LSU AgCenter commercial horticulture specialist Jeb Fields discusses the Hammond Research Station Sun Garden with attendees of the 2019 Hammond Research Station Day. Fields and the station staff conducted virtual tours of the station in 2020 to show the work that continues in spite of the current pandemic. 

The current pandemic is causing the LSU AgCenter to develop new ways to get horticulture information to those who need it.

This year, the Hammond Research Station staff are joining other AgCenter staff in bringing their research to clientele through a virtual format.

AgCenter commercial horticulture specialist Jeb Fields and the staff at Hammond conducted tours of the station to show the work that continues in spite of the current situation.

The tours began with a tour of the Allen D. Owings Sun Garden. This is probably the most popular garden on the station, Fields said.

“This is the garden that most people think about when visiting the station,” he said. “This garden is where we do most of our bedding plant trials and even some woodies and shrubs.”
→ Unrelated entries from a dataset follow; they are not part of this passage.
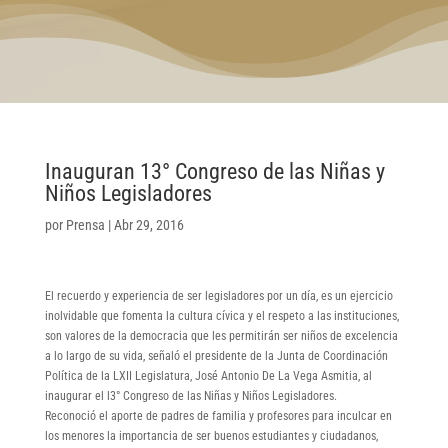
Inauguran 13° Congreso de las Niñas y
Niños Legisladores
por
Prensa
|
Abr 29, 2016
El recuerdo y experiencia de ser legisladores por un día, es un ejercicio
inolvidable que fomenta la cultura cívica y el respeto a las instituciones,
son valores de la democracia que les permitirán ser niños de excelencia
a lo largo de su vida, señaló el presidente de la Junta de Coordinación
Política de la LXII Legislatura, José Antonio De La Vega Asmitia, al
inaugurar el l3° Congreso de las Niñas y Niños Legisladores.
Reconoció el aporte de padres de familia y profesores para inculcar en
los menores la importancia de ser buenos estudiantes y ciudadanos,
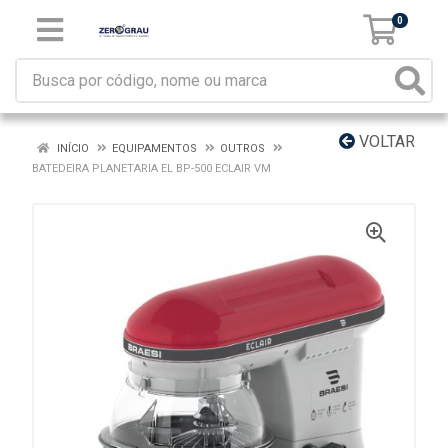
0
VOLTAR
INÍCIO
EQUIPAMENTOS
OUTROS
BATEDEIRA PLANETARIA EL BP-500 ECLAIR VM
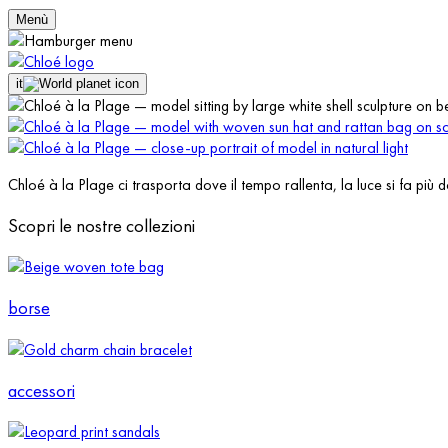
Menù
it
Chloé à la Plage ci trasporta dove il tempo rallenta, la luce si fa più
Scopri le nostre collezioni
borse
accessori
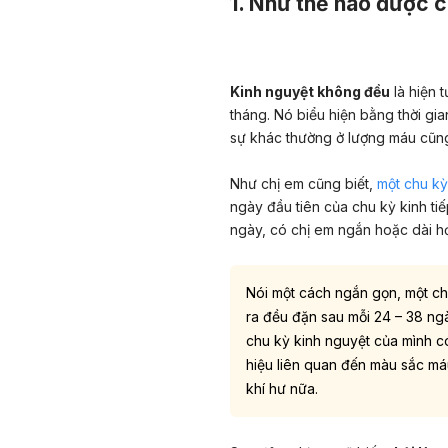
1. Như thế nào được c
Kinh nguyệt không đều
là hiện 
tháng. Nó biểu hiện bằng thời gi
sự khác thường ở lượng máu cũng
Như chị em cũng biết,
một chu kỳ
ngày đầu tiên của chu kỳ kinh tiế
ngày, có chị em ngắn hoặc dài hơ
Nói một cách ngắn gọn, một ch
ra đều đặn sau mỗi 24 – 38 ng
chu kỳ kinh nguyệt của mình c
hiệu liên quan đến màu sắc máu 
khí hư nữa.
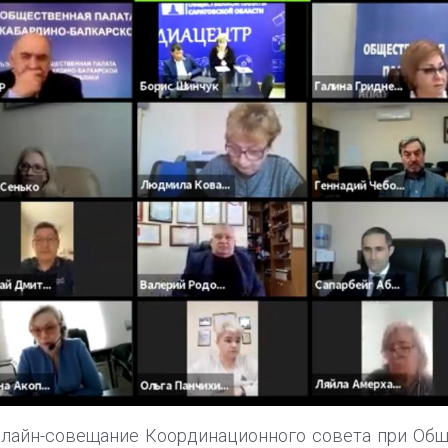
нлайн-совещание Координационного совета при Об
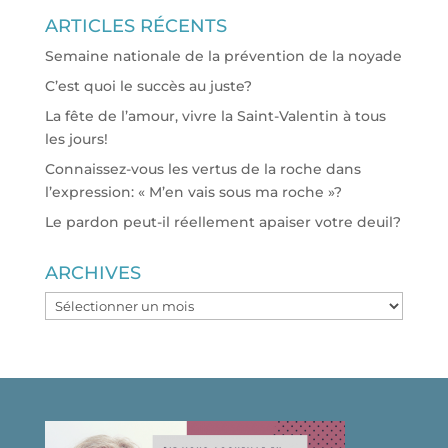
ARTICLES RÉCENTS
Semaine nationale de la prévention de la noyade
C’est quoi le succès au juste?
La fête de l’amour, vivre la Saint-Valentin à tous
les jours!
Connaissez-vous les vertus de la roche dans
l’expression: « M’en vais sous ma roche »?
Le pardon peut-il réellement apaiser votre deuil?
ARCHIVES
ARCHIVES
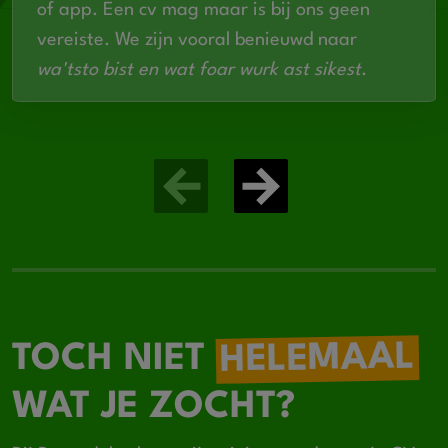
of app. Een cv mag maar is bij ons geen
vereiste. We zijn vooral benieuwd naar
wa'tsto bist en wat foar wurk ast sikest
.
HELEMAAL
TOCH NIET
WAT JE ZOCHT?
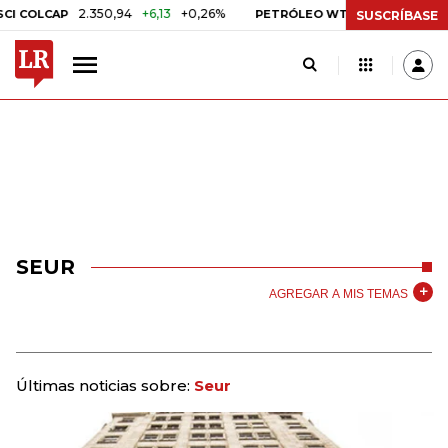
2.350,94
+6,13
+0,26%
US$ 78,01
US$ 2,
COLCAP
PETRÓLEO WTI
SUSCRÍBASE
SEUR
AGREGAR A MIS TEMAS
Últimas noticias sobre:
Seur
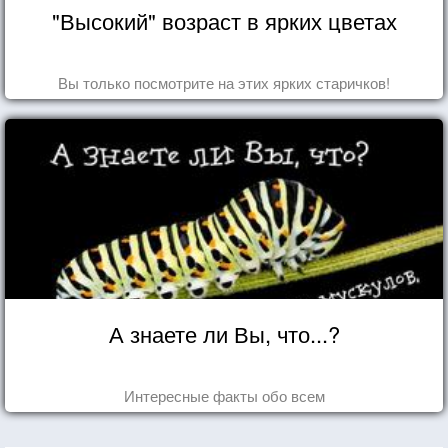
"Высокий" возраст в ярких цветах
Вы только посмотрите на этих ярких старичков!
А знаете ли Вы, что...?
Интересные факты обо всем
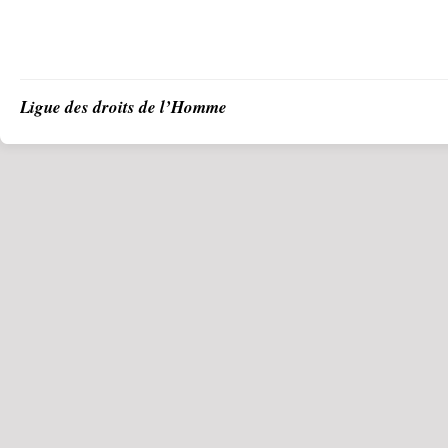
Ligue des droits de l’Homme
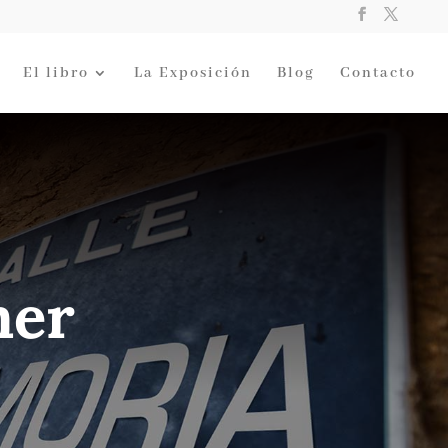
El libro
La Exposición
Blog
Contacto
mer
Fields also made a stop at a bed showcasing the Louisiana Super Plants program. The first release this year was the Flamethrower coleus, along with the second release, Lucky Star pentas.

The Louisiana Super Plants to be released this fall are the American beautyberry and the state tree of Louisiana, the bald cypress.
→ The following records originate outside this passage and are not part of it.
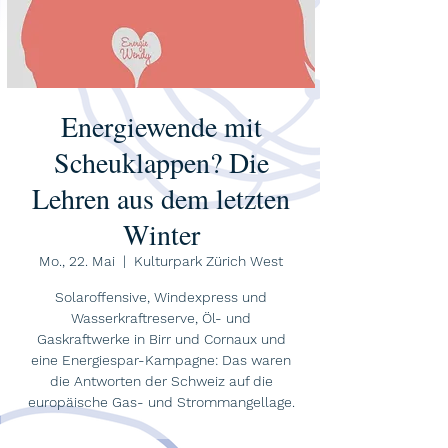
Energiewende mit
Scheuklappen? Die
Lehren aus dem letzten
Winter
Mo., 22. Mai
  |  
Kulturpark Zürich West
Solaroffensive, Windexpress und
Wasserkraftreserve, Öl- und
Gaskraftwerke in Birr und Cornaux und
eine Energiespar-Kampagne: Das waren
die Antworten der Schweiz auf die
europäische Gas- und Strommangellage.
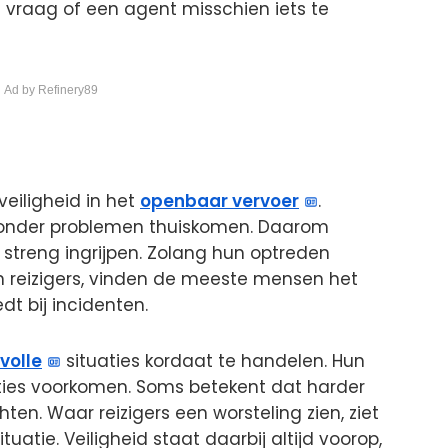
e vraag of een agent misschien iets te
 Ad by Refinery89
veiligheid in het
openbaar vervoer
.
zonder problemen thuiskomen. Daarom
 streng ingrijpen. Zolang hun optreden
 reizigers, vinden de meeste mensen het
dt bij incidenten.
volle
situaties kordaat te handelen. Hun
laties voorkomen. Soms betekent dat harder
n. Waar reizigers een worsteling zien, ziet
uatie. Veiligheid staat daarbij altijd voorop,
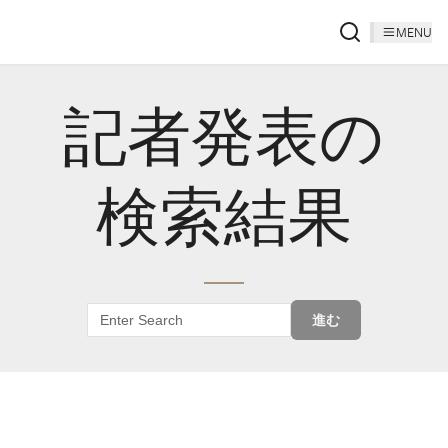
MENU
記者発表の
検索結果
進む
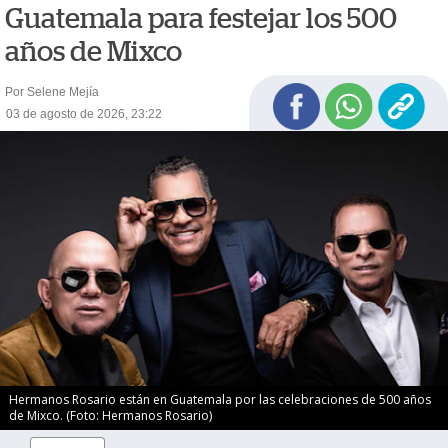
Guatemala para festejar los 500
años de Mixco
Por Selene Mejía
03 de agosto de 2026, 23:22
Hermanos Rosario están en Guatemala por las celebraciones de 500 años
de Mixco. (Foto: Hermanos Rosario)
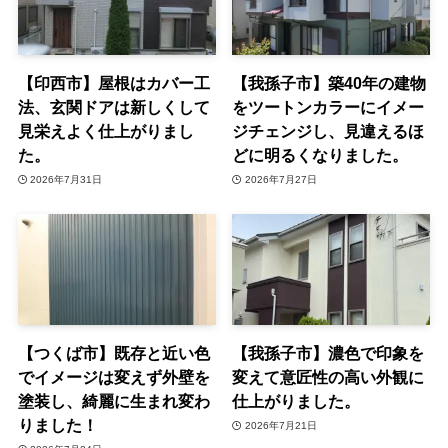
【印西市】屋根はカバー工
【我孫子市】築40年の建物
法、玄関ドアは新しくして
をツートンカラーにイメー
見栄えよく仕上がりまし
ジチェンジし、見違えるほ
た。
どに明るくなりました。
2026年7月31日
2026年7月27日
【つくば市】既存と近い色
【我孫子市】濃色で印象を
でイメージは変えず外壁を
変えて意匠性の高い外観に
塗装し、綺麗に生まれ変わ
仕上がりました。
りました！
2026年7月21日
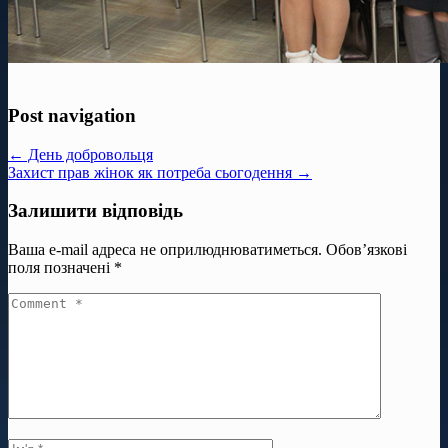
Post navigation
← День добровольця
Захист прав жінок як потреба сьогодення →
Залишити відповідь
Ваша e-mail адреса не оприлюднюватиметься.
Обов’язкові
поля позначені
*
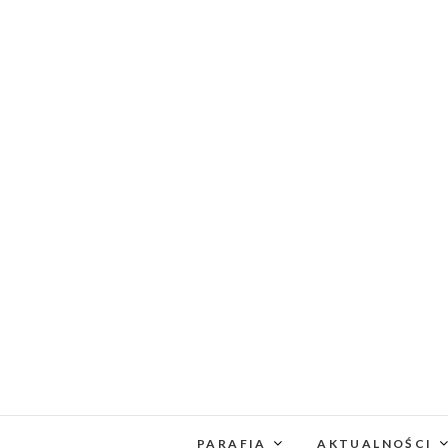
PARAFIA
AKTUALNOŚCI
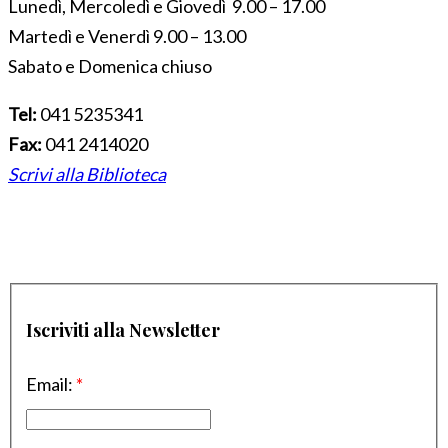
Lunedì, Mercoledì e Giovedì 9.00 – 17.00
Martedì e Venerdì 9.00 – 13.00
Sabato e Domenica chiuso
Tel:
041 5235341
Fax:
041 2414020
Scrivi alla Biblioteca
Iscriviti alla Newsletter
Email:
*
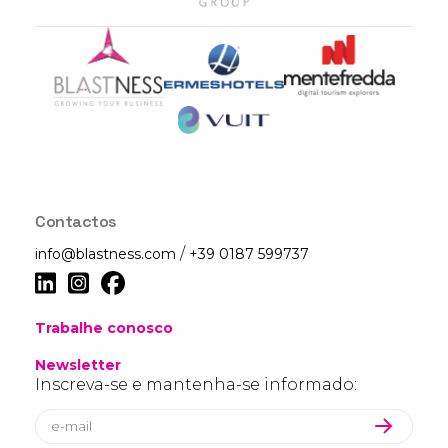
Contactos
/
info@blastness.com
+39 0187 599737
Trabalhe conosco
Newsletter
Inscreva-se e mantenha-se informado:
The second garden was the Margie Yates Jenkins Azalea Garden, which is dedicated to Jenkins and her contributions to the local horticulture and nursery industry. She died earlier this year.

“There has been a lot of evolution in this garden with the major storms and the flood of 2016,” Fields said. “Something else we’ve noticed in this garden is that it tends to get too crowded.”
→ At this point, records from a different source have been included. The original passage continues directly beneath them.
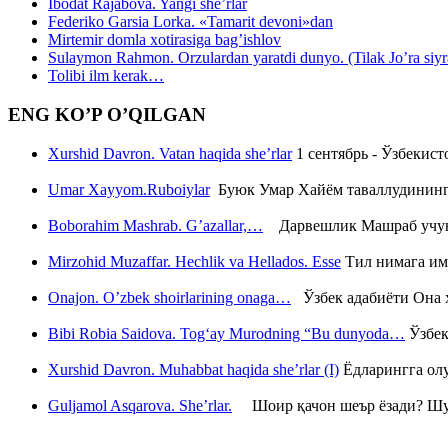
Ibodat Rajabova. Yangi she’rlar
Federiko Garsia Lorka. «Tamarit devoni»dan
Mirtemir domla xotirasiga bag’ishlov
Sulaymon Rahmon. Orzulardan yaratdi dunyo. (Tilak Jo’ra siyrati
Tolibi ilm kerak…
ENG KO’P O’QILGAN
Xurshid Davron. Vatan haqida she’rlar
1 сентябрь - Ўзбекис
Umar Xayyom.Ruboiylar
Буюк Умар Хайём таваллудининг 
Boborahim Mashrab. G’azallar,…
Дарвешлик Машраб учун ш
Mirzohid Muzaffar. Hechlik va Hellados. Esse
Тил нимага им
Onajon. O’zbek shoirlarining onaga…
Ўзбек адабиёти Она ҳ
Bibi Robia Saidova. Tog‘ay Murodning “Bu dunyoda…
Ўзбек
Xurshid Davron. Muhabbat haqida she’rlar (I)
Ёдларингга ол
Guljamol Asqarova. She’rlar.
Шоир қачон шеър ёзади? Шу с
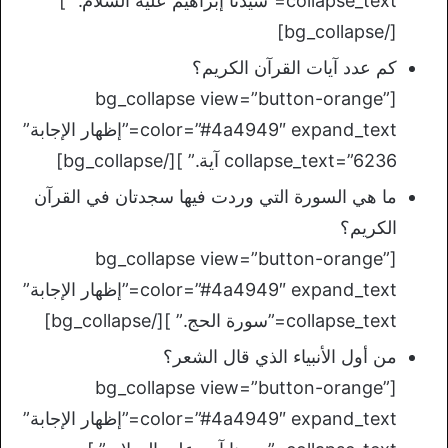
collapse_text=”سيدنا إبراهيم عليه السلام.” ]
[/bg_collapse]
كم عدد آيات القرآن الكريم؟
[bg_collapse view=”button-orange”
color=”#4a4949″ expand_text=”إظهار الإجابة”
collapse_text=”6236 آية.” ][/bg_collapse]
ما هي السورة التي وردت فيها سجدتان في القرآن
الكريم؟
[bg_collapse view=”button-orange”
color=”#4a4949″ expand_text=”إظهار الإجابة”
collapse_text=”سورة الحج.” ][/bg_collapse]
من أول الأنبياء الذي قال الشعر؟
[bg_collapse view=”button-orange”
color=”#4a4949″ expand_text=”إظهار الإجابة”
Some work has begun to thin the plants and open up the garden, he said.

The largest garden at the station is the Piney Woods Garden. Fields said this garden is a little over six acres and is where tree and woody shrub evaluations are done.

The smallest garden at the station is the Shade Garden, which is about an acre, and is where work is done on bedding plants that do well in shade.

Kristopher Criscione, a graduate student at the station, discussed the work he is doing with stratified substates and irrigation systems in the industry.

AgCenter horticulturist Yan Chen explained the work she is continuing with crape myrtles in managing the crape myrtle bark scale.

“We have been conducting a lot of field trials with pesticides and are finding that some of the products provide long-term control,” she said.

The 2020 Hammond Research Station virtual field day provided a wealth of information for homeowners as well as professionals in the landscape industry.